Extracted records:

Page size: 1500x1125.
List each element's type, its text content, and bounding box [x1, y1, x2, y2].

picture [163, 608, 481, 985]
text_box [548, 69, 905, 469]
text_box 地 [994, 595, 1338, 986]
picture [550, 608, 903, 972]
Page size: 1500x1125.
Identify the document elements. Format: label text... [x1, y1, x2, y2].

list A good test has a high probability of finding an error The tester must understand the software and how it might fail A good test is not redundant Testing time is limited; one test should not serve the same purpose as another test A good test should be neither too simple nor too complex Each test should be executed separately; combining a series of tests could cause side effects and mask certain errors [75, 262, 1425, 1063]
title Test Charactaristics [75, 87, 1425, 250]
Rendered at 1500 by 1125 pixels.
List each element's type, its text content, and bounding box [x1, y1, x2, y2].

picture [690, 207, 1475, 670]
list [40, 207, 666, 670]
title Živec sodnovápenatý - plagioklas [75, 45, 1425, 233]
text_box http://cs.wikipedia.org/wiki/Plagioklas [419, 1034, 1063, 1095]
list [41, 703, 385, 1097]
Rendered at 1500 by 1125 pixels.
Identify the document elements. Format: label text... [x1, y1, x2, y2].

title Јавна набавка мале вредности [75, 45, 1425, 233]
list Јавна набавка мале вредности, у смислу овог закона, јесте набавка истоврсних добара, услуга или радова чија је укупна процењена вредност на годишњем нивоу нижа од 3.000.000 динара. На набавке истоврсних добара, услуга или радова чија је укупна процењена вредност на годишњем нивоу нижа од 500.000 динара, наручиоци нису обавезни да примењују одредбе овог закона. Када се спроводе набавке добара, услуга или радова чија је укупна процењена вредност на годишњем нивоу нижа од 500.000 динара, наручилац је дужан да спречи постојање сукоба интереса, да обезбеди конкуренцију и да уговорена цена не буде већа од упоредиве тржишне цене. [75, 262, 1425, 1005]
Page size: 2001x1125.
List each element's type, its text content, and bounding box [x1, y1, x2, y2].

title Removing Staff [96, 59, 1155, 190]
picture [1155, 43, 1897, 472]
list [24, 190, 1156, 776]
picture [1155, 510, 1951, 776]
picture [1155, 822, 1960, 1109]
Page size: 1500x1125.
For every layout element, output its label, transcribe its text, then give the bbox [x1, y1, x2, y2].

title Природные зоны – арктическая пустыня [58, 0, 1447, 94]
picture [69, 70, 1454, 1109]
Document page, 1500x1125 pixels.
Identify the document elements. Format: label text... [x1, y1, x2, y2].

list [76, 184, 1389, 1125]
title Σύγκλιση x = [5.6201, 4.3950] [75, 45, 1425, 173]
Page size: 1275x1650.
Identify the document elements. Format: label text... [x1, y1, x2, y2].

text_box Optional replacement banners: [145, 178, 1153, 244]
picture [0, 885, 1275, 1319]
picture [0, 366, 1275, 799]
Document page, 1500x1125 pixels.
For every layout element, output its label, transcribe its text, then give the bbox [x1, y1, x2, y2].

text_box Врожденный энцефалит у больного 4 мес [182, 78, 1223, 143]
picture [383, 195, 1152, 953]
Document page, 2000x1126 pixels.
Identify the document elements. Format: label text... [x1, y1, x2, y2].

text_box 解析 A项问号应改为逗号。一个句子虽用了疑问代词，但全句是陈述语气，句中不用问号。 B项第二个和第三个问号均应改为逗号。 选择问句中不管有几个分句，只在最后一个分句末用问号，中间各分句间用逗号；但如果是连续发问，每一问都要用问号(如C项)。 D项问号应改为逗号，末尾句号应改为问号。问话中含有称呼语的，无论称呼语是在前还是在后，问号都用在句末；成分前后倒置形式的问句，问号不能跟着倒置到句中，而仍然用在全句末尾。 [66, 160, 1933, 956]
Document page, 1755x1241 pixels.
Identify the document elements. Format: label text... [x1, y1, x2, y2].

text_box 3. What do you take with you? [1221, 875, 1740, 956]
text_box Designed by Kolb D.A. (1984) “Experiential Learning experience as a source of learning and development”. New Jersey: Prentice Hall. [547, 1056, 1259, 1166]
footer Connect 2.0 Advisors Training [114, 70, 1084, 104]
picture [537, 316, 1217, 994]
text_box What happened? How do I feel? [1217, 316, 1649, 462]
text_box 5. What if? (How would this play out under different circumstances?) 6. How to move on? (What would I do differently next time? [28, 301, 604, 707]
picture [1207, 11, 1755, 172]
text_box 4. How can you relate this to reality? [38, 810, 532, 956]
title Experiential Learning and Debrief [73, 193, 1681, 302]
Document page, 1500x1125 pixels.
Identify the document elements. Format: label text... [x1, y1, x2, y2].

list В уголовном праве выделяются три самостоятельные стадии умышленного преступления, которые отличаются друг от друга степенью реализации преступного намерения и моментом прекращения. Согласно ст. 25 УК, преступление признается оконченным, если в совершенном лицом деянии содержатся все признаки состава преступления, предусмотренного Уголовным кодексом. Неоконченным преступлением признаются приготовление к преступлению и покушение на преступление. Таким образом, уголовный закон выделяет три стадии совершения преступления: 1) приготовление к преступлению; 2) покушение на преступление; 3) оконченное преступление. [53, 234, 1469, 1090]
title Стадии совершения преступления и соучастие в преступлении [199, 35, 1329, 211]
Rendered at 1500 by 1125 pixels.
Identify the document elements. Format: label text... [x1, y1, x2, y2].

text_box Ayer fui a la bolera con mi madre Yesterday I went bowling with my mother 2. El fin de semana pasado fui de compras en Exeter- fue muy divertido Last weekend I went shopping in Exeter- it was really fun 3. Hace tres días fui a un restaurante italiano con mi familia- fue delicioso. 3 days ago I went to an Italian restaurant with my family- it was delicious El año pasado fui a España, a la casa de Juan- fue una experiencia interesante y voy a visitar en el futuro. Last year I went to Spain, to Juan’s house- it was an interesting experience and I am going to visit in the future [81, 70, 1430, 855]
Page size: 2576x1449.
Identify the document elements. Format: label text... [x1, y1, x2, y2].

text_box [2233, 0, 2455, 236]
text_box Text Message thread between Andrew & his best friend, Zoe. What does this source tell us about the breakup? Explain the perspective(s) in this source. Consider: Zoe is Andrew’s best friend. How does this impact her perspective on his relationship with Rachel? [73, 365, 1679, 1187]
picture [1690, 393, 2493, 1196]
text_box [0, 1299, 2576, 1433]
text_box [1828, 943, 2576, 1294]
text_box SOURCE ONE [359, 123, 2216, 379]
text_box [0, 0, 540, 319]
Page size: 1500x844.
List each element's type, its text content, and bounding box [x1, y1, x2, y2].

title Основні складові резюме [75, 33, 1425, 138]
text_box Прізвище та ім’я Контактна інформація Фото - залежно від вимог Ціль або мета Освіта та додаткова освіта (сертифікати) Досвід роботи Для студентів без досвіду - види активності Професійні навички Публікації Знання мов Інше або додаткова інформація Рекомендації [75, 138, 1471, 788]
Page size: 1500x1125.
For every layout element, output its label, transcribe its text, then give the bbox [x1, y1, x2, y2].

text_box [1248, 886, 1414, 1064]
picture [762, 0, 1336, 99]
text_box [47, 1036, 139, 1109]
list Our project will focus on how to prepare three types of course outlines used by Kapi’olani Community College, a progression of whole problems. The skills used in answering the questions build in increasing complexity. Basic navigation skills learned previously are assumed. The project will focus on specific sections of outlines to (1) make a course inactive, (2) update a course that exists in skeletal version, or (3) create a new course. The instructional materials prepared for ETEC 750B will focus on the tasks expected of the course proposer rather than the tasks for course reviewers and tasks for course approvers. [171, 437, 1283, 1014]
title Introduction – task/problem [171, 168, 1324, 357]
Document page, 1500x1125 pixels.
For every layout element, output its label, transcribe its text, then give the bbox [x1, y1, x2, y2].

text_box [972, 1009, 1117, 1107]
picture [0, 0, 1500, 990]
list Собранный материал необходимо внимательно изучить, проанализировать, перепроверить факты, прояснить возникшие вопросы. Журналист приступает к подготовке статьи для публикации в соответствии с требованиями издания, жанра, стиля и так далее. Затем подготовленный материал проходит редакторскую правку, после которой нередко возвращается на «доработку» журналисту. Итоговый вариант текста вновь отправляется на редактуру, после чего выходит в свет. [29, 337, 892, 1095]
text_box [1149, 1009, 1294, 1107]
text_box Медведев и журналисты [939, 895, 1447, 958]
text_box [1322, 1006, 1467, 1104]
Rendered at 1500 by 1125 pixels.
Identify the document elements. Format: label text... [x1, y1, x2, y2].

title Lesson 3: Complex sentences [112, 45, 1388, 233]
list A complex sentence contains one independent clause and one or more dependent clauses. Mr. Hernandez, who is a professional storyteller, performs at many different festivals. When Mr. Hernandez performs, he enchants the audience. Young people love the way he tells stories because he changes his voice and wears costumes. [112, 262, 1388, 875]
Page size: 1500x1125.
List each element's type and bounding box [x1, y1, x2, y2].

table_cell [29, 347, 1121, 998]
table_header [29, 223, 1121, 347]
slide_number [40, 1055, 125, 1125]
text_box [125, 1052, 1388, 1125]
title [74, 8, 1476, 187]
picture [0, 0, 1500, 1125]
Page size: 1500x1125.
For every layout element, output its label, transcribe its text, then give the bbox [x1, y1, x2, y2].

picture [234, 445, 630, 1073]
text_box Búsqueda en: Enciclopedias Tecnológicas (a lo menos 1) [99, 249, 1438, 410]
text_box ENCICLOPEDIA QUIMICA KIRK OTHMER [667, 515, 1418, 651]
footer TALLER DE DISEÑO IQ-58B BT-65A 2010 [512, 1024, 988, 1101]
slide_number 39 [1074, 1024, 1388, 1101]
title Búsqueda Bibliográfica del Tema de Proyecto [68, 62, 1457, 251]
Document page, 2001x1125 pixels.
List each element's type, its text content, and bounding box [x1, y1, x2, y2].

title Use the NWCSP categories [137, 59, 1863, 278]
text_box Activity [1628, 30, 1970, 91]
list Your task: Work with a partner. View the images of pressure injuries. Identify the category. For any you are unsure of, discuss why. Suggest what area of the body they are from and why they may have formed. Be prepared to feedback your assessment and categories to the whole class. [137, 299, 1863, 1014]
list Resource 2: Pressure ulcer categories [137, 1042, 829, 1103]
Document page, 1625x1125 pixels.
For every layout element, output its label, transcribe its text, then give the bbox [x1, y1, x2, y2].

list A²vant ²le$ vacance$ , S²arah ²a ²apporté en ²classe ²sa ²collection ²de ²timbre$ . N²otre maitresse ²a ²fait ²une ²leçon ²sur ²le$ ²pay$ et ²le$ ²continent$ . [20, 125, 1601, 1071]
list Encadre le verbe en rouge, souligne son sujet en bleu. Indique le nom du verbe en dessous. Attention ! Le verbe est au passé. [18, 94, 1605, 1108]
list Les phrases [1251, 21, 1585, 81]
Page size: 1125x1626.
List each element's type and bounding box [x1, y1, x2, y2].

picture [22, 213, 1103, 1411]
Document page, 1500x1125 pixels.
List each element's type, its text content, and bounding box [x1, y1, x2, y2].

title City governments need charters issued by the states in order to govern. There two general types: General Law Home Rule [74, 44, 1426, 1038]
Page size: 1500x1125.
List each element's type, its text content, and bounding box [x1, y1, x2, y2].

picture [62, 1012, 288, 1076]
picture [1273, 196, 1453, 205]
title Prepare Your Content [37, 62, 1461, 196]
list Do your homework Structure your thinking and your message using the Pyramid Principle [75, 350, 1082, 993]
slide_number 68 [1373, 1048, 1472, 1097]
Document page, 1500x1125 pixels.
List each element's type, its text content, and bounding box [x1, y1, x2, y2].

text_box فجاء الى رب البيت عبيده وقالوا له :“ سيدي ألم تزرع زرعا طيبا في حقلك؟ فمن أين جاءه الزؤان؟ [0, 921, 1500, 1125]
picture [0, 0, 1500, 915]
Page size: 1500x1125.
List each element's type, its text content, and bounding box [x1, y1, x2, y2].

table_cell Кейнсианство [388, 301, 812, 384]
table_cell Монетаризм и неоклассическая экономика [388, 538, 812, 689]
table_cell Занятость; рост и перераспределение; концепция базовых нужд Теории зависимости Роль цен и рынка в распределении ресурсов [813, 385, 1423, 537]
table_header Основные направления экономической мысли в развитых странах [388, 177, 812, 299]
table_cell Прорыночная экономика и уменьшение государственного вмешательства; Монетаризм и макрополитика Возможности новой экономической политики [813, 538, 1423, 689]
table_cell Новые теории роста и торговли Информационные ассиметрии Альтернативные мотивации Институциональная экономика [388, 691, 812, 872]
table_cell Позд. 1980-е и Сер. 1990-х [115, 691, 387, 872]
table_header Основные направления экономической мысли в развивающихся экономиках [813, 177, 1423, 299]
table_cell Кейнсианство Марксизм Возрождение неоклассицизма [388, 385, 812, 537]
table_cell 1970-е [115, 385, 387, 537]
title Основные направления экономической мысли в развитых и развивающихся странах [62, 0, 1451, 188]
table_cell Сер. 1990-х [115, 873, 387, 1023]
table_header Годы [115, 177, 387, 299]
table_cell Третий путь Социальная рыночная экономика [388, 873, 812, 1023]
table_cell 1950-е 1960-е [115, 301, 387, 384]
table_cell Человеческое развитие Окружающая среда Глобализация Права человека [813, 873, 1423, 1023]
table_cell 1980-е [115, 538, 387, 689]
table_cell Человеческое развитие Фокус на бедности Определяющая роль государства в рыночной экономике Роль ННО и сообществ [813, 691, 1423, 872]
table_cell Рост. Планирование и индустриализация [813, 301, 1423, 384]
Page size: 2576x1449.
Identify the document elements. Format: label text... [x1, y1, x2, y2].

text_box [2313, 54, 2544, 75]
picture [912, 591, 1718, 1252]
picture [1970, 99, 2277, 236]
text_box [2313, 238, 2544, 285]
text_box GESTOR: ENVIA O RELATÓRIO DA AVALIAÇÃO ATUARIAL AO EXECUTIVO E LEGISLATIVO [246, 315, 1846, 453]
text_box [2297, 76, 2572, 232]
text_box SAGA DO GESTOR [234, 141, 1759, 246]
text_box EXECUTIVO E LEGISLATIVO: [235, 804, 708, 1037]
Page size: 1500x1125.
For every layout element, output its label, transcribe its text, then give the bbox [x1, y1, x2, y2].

## ASSIGNMENT:
Start with the line that contains "text_box [2313, 238, 2544, 285]", end with the last line of the entries, and please retype every line in that span exactly, with no others.

## SOLUTION TO THIS TASK:
text_box [2313, 238, 2544, 285]
text_box GESTOR: ENVIA O RELATÓRIO DA AVALIAÇÃO ATUARIAL AO EXECUTIVO E LEGISLATIVO [246, 315, 1846, 453]
text_box [2297, 76, 2572, 232]
text_box SAGA DO GESTOR [234, 141, 1759, 246]
text_box EXECUTIVO E LEGISLATIVO: [235, 804, 708, 1037]
Page size: 1500x1125.
For every layout element, output its label, transcribe its text, then give the bbox [x1, y1, x2, y2].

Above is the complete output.